*** Exercise materials

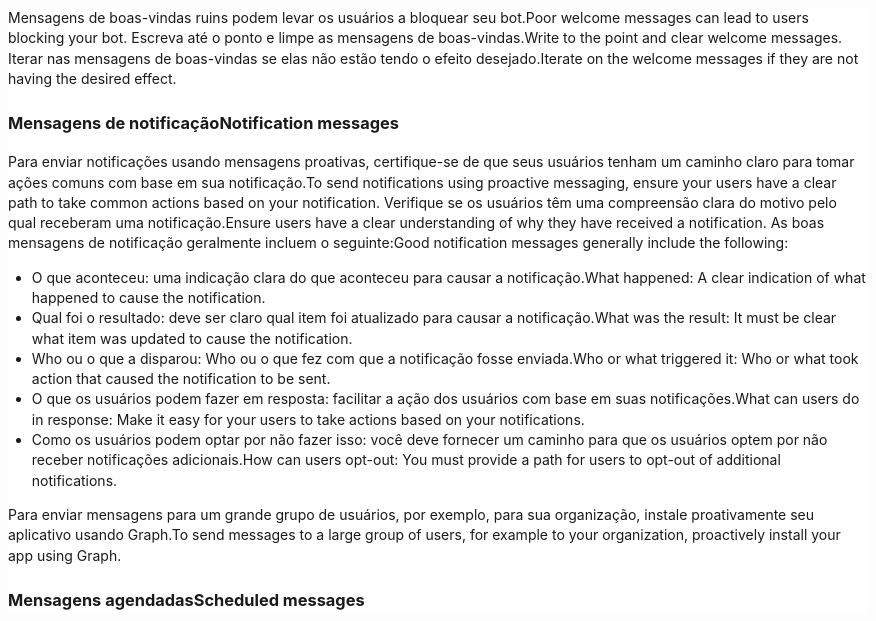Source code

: <span data-ttu-id="f3803-173">Mensagens de boas-vindas ruins podem levar os usuários a bloquear seu bot.</span><span class="sxs-lookup"><span data-stu-id="f3803-173">Poor welcome messages can lead to users blocking your bot.</span></span> <span data-ttu-id="f3803-174">Escreva até o ponto e limpe as mensagens de boas-vindas.</span><span class="sxs-lookup"><span data-stu-id="f3803-174">Write to the point and clear welcome messages.</span></span> <span data-ttu-id="f3803-175">Iterar nas mensagens de boas-vindas se elas não estão tendo o efeito desejado.</span><span class="sxs-lookup"><span data-stu-id="f3803-175">Iterate on the welcome messages if they are not having the desired effect.</span></span>

### <a name="notification-messages"></a><span data-ttu-id="f3803-176">Mensagens de notificação</span><span class="sxs-lookup"><span data-stu-id="f3803-176">Notification messages</span></span>

<span data-ttu-id="f3803-177">Para enviar notificações usando mensagens proativas, certifique-se de que seus usuários tenham um caminho claro para tomar ações comuns com base em sua notificação.</span><span class="sxs-lookup"><span data-stu-id="f3803-177">To send notifications using proactive messaging, ensure your users have a clear path to take common actions based on your notification.</span></span> <span data-ttu-id="f3803-178">Verifique se os usuários têm uma compreensão clara do motivo pelo qual receberam uma notificação.</span><span class="sxs-lookup"><span data-stu-id="f3803-178">Ensure users have a clear understanding of why they have received a notification.</span></span> <span data-ttu-id="f3803-179">As boas mensagens de notificação geralmente incluem o seguinte:</span><span class="sxs-lookup"><span data-stu-id="f3803-179">Good notification messages generally include the following:</span></span>

* <span data-ttu-id="f3803-180">O que aconteceu: uma indicação clara do que aconteceu para causar a notificação.</span><span class="sxs-lookup"><span data-stu-id="f3803-180">What happened: A clear indication of what happened to cause the notification.</span></span>
* <span data-ttu-id="f3803-181">Qual foi o resultado: deve ser claro qual item foi atualizado para causar a notificação.</span><span class="sxs-lookup"><span data-stu-id="f3803-181">What was the result: It must be clear what item was updated to cause the notification.</span></span>
* <span data-ttu-id="f3803-182">Who ou o que a disparou: Who ou o que fez com que a notificação fosse enviada.</span><span class="sxs-lookup"><span data-stu-id="f3803-182">Who or what triggered it: Who or what took action that caused the notification to be sent.</span></span>
* <span data-ttu-id="f3803-183">O que os usuários podem fazer em resposta: facilitar a ação dos usuários com base em suas notificações.</span><span class="sxs-lookup"><span data-stu-id="f3803-183">What can users do in response: Make it easy for your users to take actions based on your notifications.</span></span>
* <span data-ttu-id="f3803-184">Como os usuários podem optar por não fazer isso: você deve fornecer um caminho para que os usuários optem por não receber notificações adicionais.</span><span class="sxs-lookup"><span data-stu-id="f3803-184">How can users opt-out: You must provide a path for users to opt-out of additional notifications.</span></span>

<span data-ttu-id="f3803-185">Para enviar mensagens para um grande grupo de usuários, por exemplo, para sua organização, instale proativamente seu aplicativo usando Graph.</span><span class="sxs-lookup"><span data-stu-id="f3803-185">To send messages to a large group of users, for example to your organization, proactively install your app using Graph.</span></span>

### <a name="scheduled-messages"></a><span data-ttu-id="f3803-186">Mensagens agendadas</span><span class="sxs-lookup"><span data-stu-id="f3803-186">Scheduled messages</span></span>
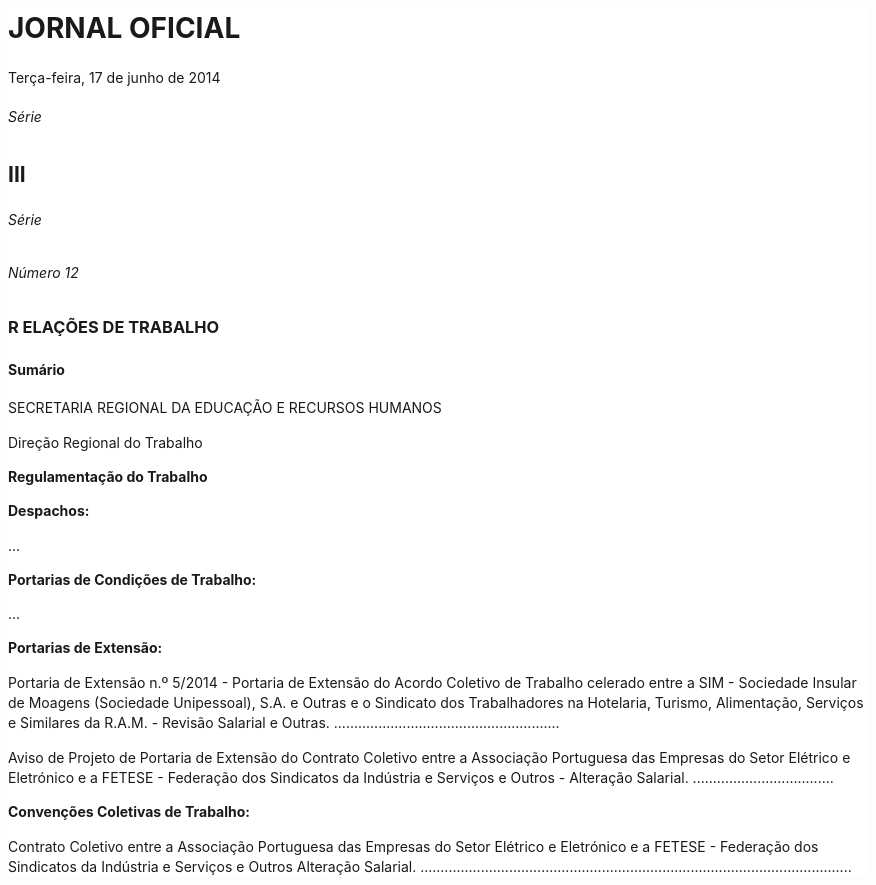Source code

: # JORNAL OFICIAL



Terça-feira, 17 de junho de 2014

###### Série
## III


###### Série


###### Número 12


### **R ELAÇÕES DE TRABALHO**

#### **Sumário**

SECRETARIA REGIONAL DA EDUCAÇÃO E RECURSOS HUMANOS


Direção Regional do Trabalho


**Regulamentação do Trabalho**


**Despachos:**

...


**Portarias de Condições de Trabalho:**

...


**Portarias de Extensão:**


Portaria de Extensão n.º 5/2014 - Portaria de Extensão do Acordo Coletivo de Trabalho
celerado entre a SIM - Sociedade Insular de Moagens (Sociedade Unipessoal), S.A. e
Outras e o Sindicato dos Trabalhadores na Hotelaria, Turismo, Alimentação, Serviços
e Similares da R.A.M. - Revisão Salarial e Outras. ........................................................


Aviso de Projeto de Portaria de Extensão do Contrato Coletivo entre a Associação
Portuguesa das Empresas do Setor Elétrico e Eletrónico e a FETESE - Federação dos
Sindicatos da Indústria e Serviços e Outros - Alteração Salarial. ...................................


**Convenções Coletivas de Trabalho:**


Contrato Coletivo entre a Associação Portuguesa das Empresas do Setor Elétrico e
Eletrónico e a FETESE - Federação dos Sindicatos da Indústria e Serviços e Outros Alteração Salarial. ...........................................................................................................
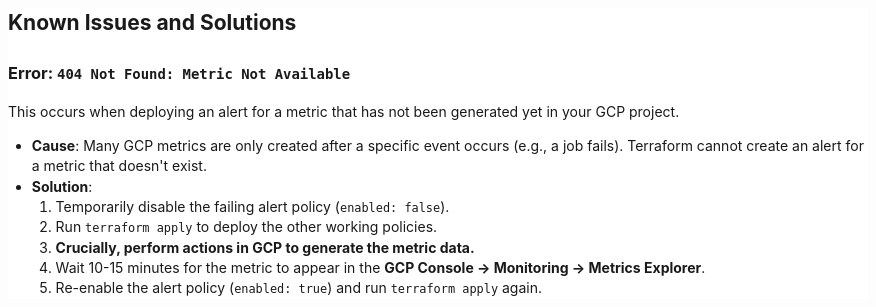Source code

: ## Known Issues and Solutions

### Error: `404 Not Found: Metric Not Available`

This occurs when deploying an alert for a metric that has not been generated yet in your GCP project.

- **Cause**: Many GCP metrics are only created after a specific event occurs (e.g., a job fails). Terraform cannot create an alert for a metric that doesn't exist.
- **Solution**:
    1. Temporarily disable the failing alert policy (`enabled: false`).
    2. Run `terraform apply` to deploy the other working policies.
    3. **Crucially, perform actions in GCP to generate the metric data.**
    4. Wait 10-15 minutes for the metric to appear in the **GCP Console -\> Monitoring -\> Metrics Explorer**.
    5. Re-enable the alert policy (`enabled: true`) and run `terraform apply` again.

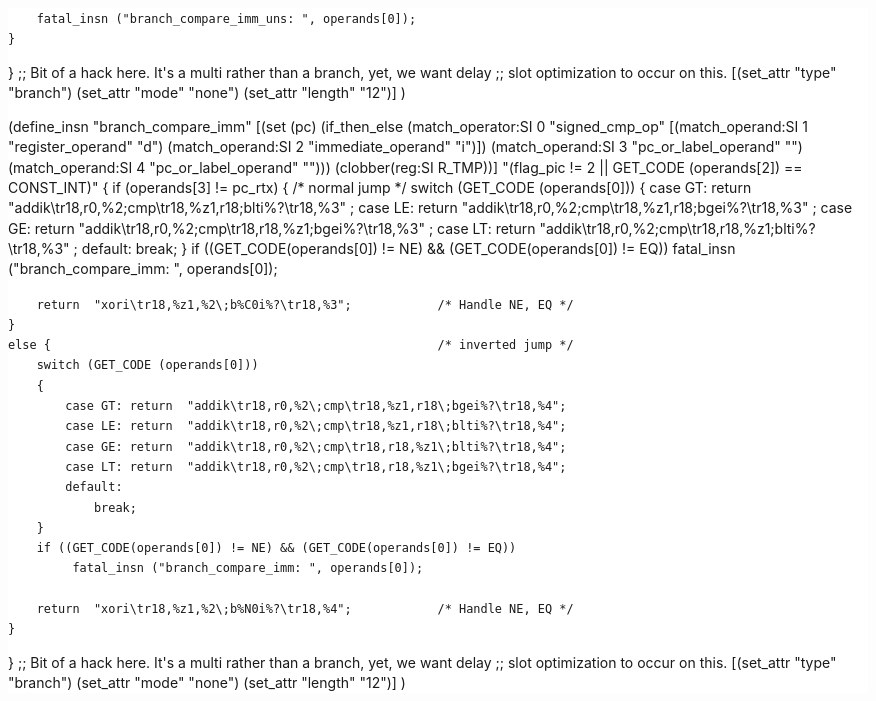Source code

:         fatal_insn ("branch_compare_imm_uns: ", operands[0]);
    }
  }
  ;; Bit of a hack here. It's a multi rather than a branch, yet, we want delay 
  ;; slot optimization to occur on this.
  [(set_attr "type"	"branch")
   (set_attr "mode"	"none")
   (set_attr "length"	"12")]
)


(define_insn "branch_compare_imm"
  [(set (pc)
	(if_then_else (match_operator:SI 0 "signed_cmp_op"
					 [(match_operand:SI 1 "register_operand" "d")
                                          (match_operand:SI 2 "immediate_operand" "i")])
                      (match_operand:SI 3 "pc_or_label_operand" "")
                      (match_operand:SI 4 "pc_or_label_operand" "")))
  (clobber(reg:SI R_TMP))]
  "(flag_pic != 2 || GET_CODE (operands[2]) == CONST_INT)"
  {
    if (operands[3] != pc_rtx) {                                /* normal jump */
        switch (GET_CODE (operands[0]))
        {
            case GT: return  "addik\tr18,r0,%2\;cmp\tr18,%z1,r18\;blti%?\tr18,%3" ;
            case LE: return  "addik\tr18,r0,%2\;cmp\tr18,%z1,r18\;bgei%?\tr18,%3" ;
            case GE: return  "addik\tr18,r0,%2\;cmp\tr18,r18,%z1\;bgei%?\tr18,%3" ;
            case LT: return  "addik\tr18,r0,%2\;cmp\tr18,r18,%z1\;blti%?\tr18,%3" ;
            default:
                break;
        }
        if ((GET_CODE(operands[0]) != NE) && (GET_CODE(operands[0]) != EQ)) 
             fatal_insn ("branch_compare_imm: ", operands[0]);

        return  "xori\tr18,%z1,%2\;b%C0i%?\tr18,%3";            /* Handle NE, EQ */
    }
    else {                                                      /* inverted jump */
        switch (GET_CODE (operands[0]))
        {
            case GT: return  "addik\tr18,r0,%2\;cmp\tr18,%z1,r18\;bgei%?\tr18,%4";
            case LE: return  "addik\tr18,r0,%2\;cmp\tr18,%z1,r18\;blti%?\tr18,%4";
            case GE: return  "addik\tr18,r0,%2\;cmp\tr18,r18,%z1\;blti%?\tr18,%4";
            case LT: return  "addik\tr18,r0,%2\;cmp\tr18,r18,%z1\;bgei%?\tr18,%4";
            default:
                break;
        }
        if ((GET_CODE(operands[0]) != NE) && (GET_CODE(operands[0]) != EQ))
             fatal_insn ("branch_compare_imm: ", operands[0]);

        return  "xori\tr18,%z1,%2\;b%N0i%?\tr18,%4";            /* Handle NE, EQ */
    }
  }
  ;; Bit of a hack here. It's a multi rather than a branch, yet, we want delay
  ;; slot optimization to occur on this.
  [(set_attr "type"	"branch")
   (set_attr "mode"	"none")
   (set_attr "length"	"12")]
)
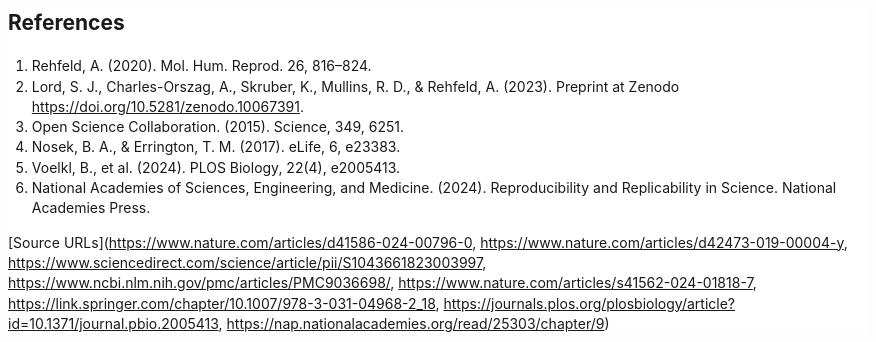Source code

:## References

1. Rehfeld, A. (2020). Mol. Hum. Reprod. 26, 816–824.
2. Lord, S. J., Charles-Orszag, A., Skruber, K., Mullins, R. D., & Rehfeld, A. (2023). Preprint at Zenodo https://doi.org/10.5281/zenodo.10067391.
3. Open Science Collaboration. (2015). Science, 349, 6251.
4. Nosek, B. A., & Errington, T. M. (2017). eLife, 6, e23383.
5. Voelkl, B., et al. (2024). PLOS Biology, 22(4), e2005413.
6. National Academies of Sciences, Engineering, and Medicine. (2024). Reproducibility and Replicability in Science. National Academies Press.

[Source URLs](https://www.nature.com/articles/d41586-024-00796-0, https://www.nature.com/articles/d42473-019-00004-y, https://www.sciencedirect.com/science/article/pii/S1043661823003997, https://www.ncbi.nlm.nih.gov/pmc/articles/PMC9036698/, https://www.nature.com/articles/s41562-024-01818-7, https://link.springer.com/chapter/10.1007/978-3-031-04968-2_18, https://journals.plos.org/plosbiology/article?id=10.1371/journal.pbio.2005413, https://nap.nationalacademies.org/read/25303/chapter/9)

******

**Exercise details**
Output the lines in the records as a Markdown table with the columns Row and Line, starting with the line that contains "###### Número 12" and going on through the line that contains "Coletivas de Trabalho:**", and leave out blank lines.

**Result of this exercise**
| Row | Line |
|---|---|
| 1 | ###### Número 12 |
| 2 | ### **R ELAÇÕES DE TRABALHO** |
| 3 | #### **Sumário** |
| 4 | SECRETARIA REGIONAL DA EDUCAÇÃO E RECURSOS HUMANOS |
| 5 | Direção Regional do Trabalho |
| 6 | **Regulamentação do Trabalho** |
| 7 | **Despachos:** |
| 8 | ... |
| 9 | **Portarias de Condições de Trabalho:** |
| 10 | ... |
| 11 | **Portarias de Extensão:** |
| 12 | Portaria de Extensão n.º 5/2014 - Portaria de Extensão do Acordo Coletivo de Trabalho |
| 13 | celerado entre a SIM - Sociedade Insular de Moagens (Sociedade Unipessoal), S.A. e |
| 14 | Outras e o Sindicato dos Trabalhadores na Hotelaria, Turismo, Alimentação, Serviços |
| 15 | e Similares da R.A.M. - Revisão Salarial e Outras. ........................................................ |
| 16 | Aviso de Projeto de Portaria de Extensão do Contrato Coletivo entre a Associação |
| 17 | Portuguesa das Empresas do Setor Elétrico e Eletrónico e a FETESE - Federação dos |
| 18 | Sindicatos da Indústria e Serviços e Outros - Alteração Salarial. ................................... |
| 19 | **Convenções Coletivas de Trabalho:** |